A patient comes into the office with painful ear swelling, stating that the pain has been increasing gradually from the time it began two weeks earlier. He was started on antibiotics by his primary care doctor, but that did not help, nor did another antibiotic started by his ENT. He previously has been seen in the office for tinnitus.
The patient says he did not have an insect bite or other trauma to his ear, and he has not recently traveled outside California. He states that his ear otherwise had never had swelling, though he has had a few occasions when his nose became very erythematosus. He took antibiotics for that, and, while they did not help, the nose problem gradually subsided. The figure to the right shows an image of his ear.
What is your diagnosis? See p. 18.
Diagnosis: Relapsing Polychondritis
By Hamid R. Djalilian, MD
The most common cause of a painful red auricle is an infectious etiology—generally an insect bite or the extension of an otitis externa, which often occurs in adults. Otitis externa starts in the external auditory canal skin and, without treatment, can gradually migrate to the pinna and involve the entire auricle. The infection tends to spread anteriorly and inferiorly, affecting the facial and neck skin but rarely involving the scalp.
If not treated, the infection eventually will spread to the auricular cartilage and its overlying perichondrium, resulting in perichondritis. Patients with this condition have redness of the entire skin of the auricle, including the lobule. Those with auricular cellulitis, a skin infection not involving the cartilage, have ear discomfort but not severe pain. The most common bacterial cause of these infections is Pseudomonas spp. or Staphylococcus aureus. Once the cartilage is involved, intravenous antibiotics are the only option.
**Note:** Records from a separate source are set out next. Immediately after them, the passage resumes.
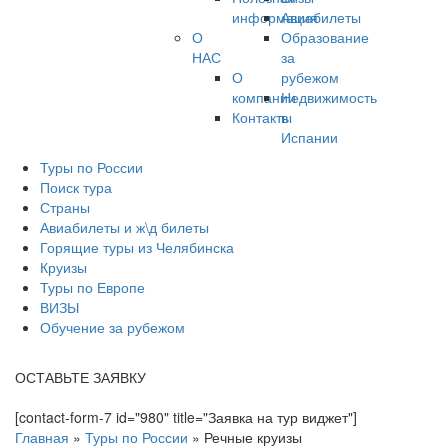
информация
Авиабилеты
О
Образование
НАС
за
О
рубежом
компании
Недвижимость
Контакты
в
Испании
Туры по России
Поиск тура
Страны
Авиабилеты и ж\д билеты
Горящие туры из Челябинска
Круизы
Туры по Европе
ВИЗЫ
Обучение за рубежом
ОСТАВЬТЕ ЗАЯВКУ
[contact-form-7 id="980" title="Заявка на тур виджет"]
Главная
»
Туры по России
»
Речные круизы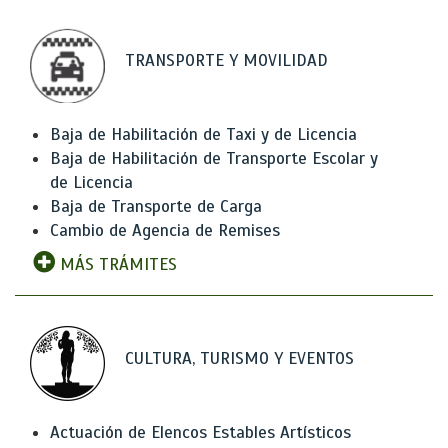
TRANSPORTE Y MOVILIDAD
Baja de Habilitación de Taxi y de Licencia
Baja de Habilitación de Transporte Escolar y
de Licencia
Baja de Transporte de Carga
Cambio de Agencia de Remises
MÁS TRÁMITES
CULTURA, TURISMO Y EVENTOS
Actuación de Elencos Estables Artísticos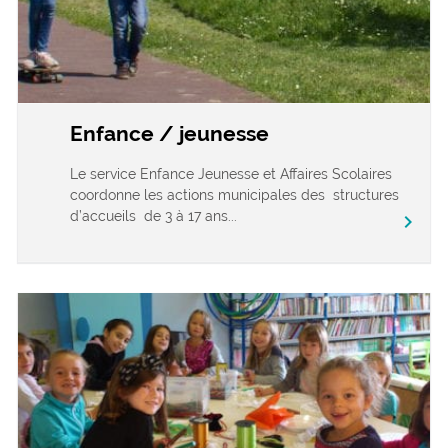
Enfance / jeunesse
Le service Enfance Jeunesse et Affaires Scolaires
coordonne les actions municipales des structures
d’accueils de 3 à 17 ans...
chevron_right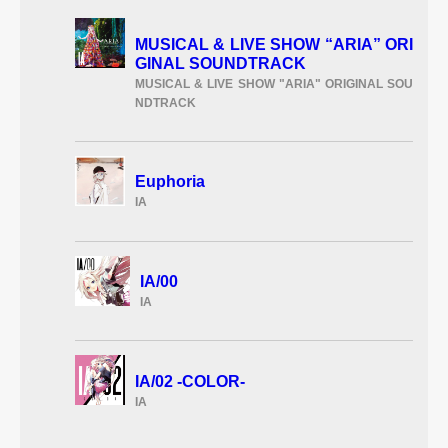
MUSICAL & LIVE SHOW “ARIA” ORI
GINAL SOUNDTRACK
MUSICAL & LIVE SHOW "ARIA" ORIGINAL SOU
NDTRACK
Euphoria
IA
IA/00
IA
IA/02 -COLOR-
IA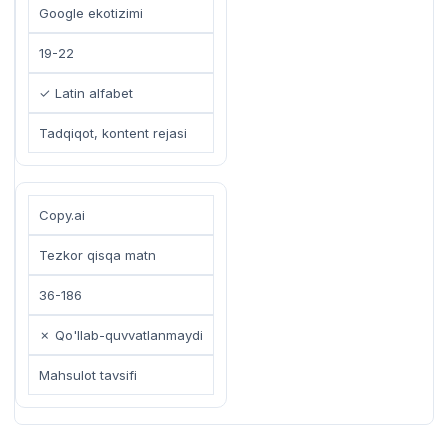
Google ekotizimi
19-22
✓ Latin alfabet
Tadqiqot, kontent rejasi
Copy.ai
Tezkor qisqa matn
36-186
✗ Qo'llab-quvvatlanmaydi
Mahsulot tavsifi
Polymicrobial infections of the auricle are caused by insect bites, usually mosquito or spider bites. These infections tend to occur a few days after the initial bite, by which time the patient has forgotten about it. The redness of the skin spreads slowly to the entire auricle. When the infection is caught early in a patient with a normal immune system, oral antibiotics can be used. In those who have diabetes, are otherwise immunocompromised, or have an advanced infection involving the face, treatment will require intravenous antibiotics.
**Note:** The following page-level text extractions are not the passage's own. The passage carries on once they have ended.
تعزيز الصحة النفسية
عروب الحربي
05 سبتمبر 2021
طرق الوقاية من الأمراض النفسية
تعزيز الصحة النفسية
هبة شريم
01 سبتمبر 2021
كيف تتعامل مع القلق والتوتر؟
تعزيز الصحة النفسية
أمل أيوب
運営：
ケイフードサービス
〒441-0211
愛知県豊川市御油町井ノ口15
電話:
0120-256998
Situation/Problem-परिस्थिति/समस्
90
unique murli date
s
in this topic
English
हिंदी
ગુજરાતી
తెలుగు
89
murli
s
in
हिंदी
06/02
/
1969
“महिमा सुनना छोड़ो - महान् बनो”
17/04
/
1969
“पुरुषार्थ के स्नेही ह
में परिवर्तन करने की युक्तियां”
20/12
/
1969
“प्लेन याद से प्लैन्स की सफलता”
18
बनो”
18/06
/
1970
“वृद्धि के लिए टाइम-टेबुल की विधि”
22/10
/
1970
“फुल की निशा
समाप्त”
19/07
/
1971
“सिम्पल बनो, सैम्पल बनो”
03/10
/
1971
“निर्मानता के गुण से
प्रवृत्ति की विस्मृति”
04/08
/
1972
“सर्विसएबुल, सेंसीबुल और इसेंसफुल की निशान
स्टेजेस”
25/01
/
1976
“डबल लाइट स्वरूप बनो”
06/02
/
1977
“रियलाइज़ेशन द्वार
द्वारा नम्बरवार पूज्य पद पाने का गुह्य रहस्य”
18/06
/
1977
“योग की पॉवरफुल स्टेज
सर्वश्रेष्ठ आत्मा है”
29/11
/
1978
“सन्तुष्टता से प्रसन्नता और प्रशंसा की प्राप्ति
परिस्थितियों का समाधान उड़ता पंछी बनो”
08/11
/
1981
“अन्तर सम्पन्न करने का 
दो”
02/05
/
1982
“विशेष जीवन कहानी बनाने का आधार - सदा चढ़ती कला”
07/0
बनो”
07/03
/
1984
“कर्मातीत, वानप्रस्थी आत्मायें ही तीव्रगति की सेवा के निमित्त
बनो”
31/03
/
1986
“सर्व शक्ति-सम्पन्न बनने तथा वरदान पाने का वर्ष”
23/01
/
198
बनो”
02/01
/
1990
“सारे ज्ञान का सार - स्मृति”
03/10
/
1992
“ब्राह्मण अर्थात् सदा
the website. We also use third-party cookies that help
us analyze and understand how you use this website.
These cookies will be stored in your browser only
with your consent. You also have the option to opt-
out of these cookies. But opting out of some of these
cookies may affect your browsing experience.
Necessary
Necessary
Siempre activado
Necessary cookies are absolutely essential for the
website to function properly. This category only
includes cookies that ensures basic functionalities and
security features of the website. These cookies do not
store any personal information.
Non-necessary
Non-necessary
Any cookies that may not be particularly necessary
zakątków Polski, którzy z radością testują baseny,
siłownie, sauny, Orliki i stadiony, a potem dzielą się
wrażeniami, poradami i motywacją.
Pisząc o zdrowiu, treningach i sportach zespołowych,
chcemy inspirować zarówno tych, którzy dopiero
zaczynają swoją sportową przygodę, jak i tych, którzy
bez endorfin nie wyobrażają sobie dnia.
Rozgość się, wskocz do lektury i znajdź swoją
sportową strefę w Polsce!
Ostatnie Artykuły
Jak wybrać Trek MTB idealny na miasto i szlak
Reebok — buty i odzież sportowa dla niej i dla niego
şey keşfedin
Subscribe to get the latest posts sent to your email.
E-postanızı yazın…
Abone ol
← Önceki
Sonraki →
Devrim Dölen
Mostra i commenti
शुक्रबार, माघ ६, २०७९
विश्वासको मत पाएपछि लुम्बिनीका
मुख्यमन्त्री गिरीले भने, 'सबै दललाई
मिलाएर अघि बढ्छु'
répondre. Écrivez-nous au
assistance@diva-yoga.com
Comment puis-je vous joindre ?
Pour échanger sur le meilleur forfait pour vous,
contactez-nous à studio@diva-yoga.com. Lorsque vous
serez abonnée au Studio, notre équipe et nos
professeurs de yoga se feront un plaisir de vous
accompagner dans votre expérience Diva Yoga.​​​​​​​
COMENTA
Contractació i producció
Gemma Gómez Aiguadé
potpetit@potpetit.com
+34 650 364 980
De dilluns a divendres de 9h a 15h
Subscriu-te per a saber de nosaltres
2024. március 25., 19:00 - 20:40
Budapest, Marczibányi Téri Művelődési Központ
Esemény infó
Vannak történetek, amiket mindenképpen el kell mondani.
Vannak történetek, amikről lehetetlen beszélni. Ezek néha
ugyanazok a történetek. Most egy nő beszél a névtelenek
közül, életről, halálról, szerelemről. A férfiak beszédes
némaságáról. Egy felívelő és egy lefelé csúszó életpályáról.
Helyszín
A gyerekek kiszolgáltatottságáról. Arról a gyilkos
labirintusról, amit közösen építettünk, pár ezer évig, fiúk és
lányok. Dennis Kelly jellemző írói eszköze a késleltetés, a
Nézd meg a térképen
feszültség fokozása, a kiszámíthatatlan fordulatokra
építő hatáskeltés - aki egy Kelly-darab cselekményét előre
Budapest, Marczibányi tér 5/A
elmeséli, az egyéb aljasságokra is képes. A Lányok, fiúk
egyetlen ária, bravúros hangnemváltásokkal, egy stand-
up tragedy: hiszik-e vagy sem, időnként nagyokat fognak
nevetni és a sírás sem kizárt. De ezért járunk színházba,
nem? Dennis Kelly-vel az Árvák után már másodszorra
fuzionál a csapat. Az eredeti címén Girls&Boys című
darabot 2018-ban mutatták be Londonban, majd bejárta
The patient in this scenario had relapsing polychondritis, an autoimmune condition affecting hyaline cartilage, which is found in the ears, nose, larynx, and trachea, and multiple systems in the body. The inflammatory reaction of the cartilage, or chondritis, leads to many of the manifestations seen clinically. The diagnosis depends on the presence of at least three of the following six criteria:
- Auricular chondritis.
- Non-erosive seronegative polyarthritis.
- Nasal chondritis.
- Ocular inflammation.
- Respiratory tract chondritis.
- Audiovestibular damage.
Other diagnostic criteria include chondritis in two of three sites (auricular, nasal, or laryngotracheal), or chondritis in one of these sites plus two other features, including ocular inflammation, audiovestibular damage, or seronegative inflammatory arthritis.
The manifestations of this condition in the ear are the most common clinical signs. Inflammation of the auricular cartilage can be unilateral or bilateral, and it occurs in 83 percent of patients. The condition usually presents with acute or subacute pain, swelling, and redness of the ear. The inflammation characteristically does not involve the lobule, as the lobule does not contain cartilage.
Conductive hearing loss can occur due to edema of the ear canal or Eustachian tube dysfunction and possible serous otitis media. Hearing loss also can be sensorineural, resulting from inflammation of the internal auditory artery. Chronic auricular cartilage inflammation can cause loss of the auricular structure and lead to a floppy or deformed ear. Some patients may manifest a cauliflower ear in the long term.
Musculoskeletal manifestations include joint pain, especially in the chest joints, costochondral joint (between the ribs and sternum), and sternoclavicular joint (between the sternum and the collarbone). Arthritis can occur in other joints and is usually asymmetric, only affecting one side, unlike osteoarthritis, which usually affects both sides in a symmetric fashion.
Chondritis of the nasal cartilage occurs in 61 percent of patients, with symptoms of nasal obstruction, crusting, drainage, and bleeding. Over time, if the nasal chondritis continues, it can destroy the nasal septum and cause the nose to collapse. When the inflammation involves the larynx, trachea, or bronchi, the problem could be life-threatening because of airway narrowing. Patients can have hoarseness, loss of voice, wheezing, cough, or shortness of breath.
These patients generally are treated by a rheumatologist, who will check multiple blood studies to evaluate for the presence of other autoimmune conditions that can occur in conjunction with relapsing polychondritis. The prognosis depends on the aggressiveness of the disease. Patients are given immunosuppressive agents for prevention or treatment of an acute attack.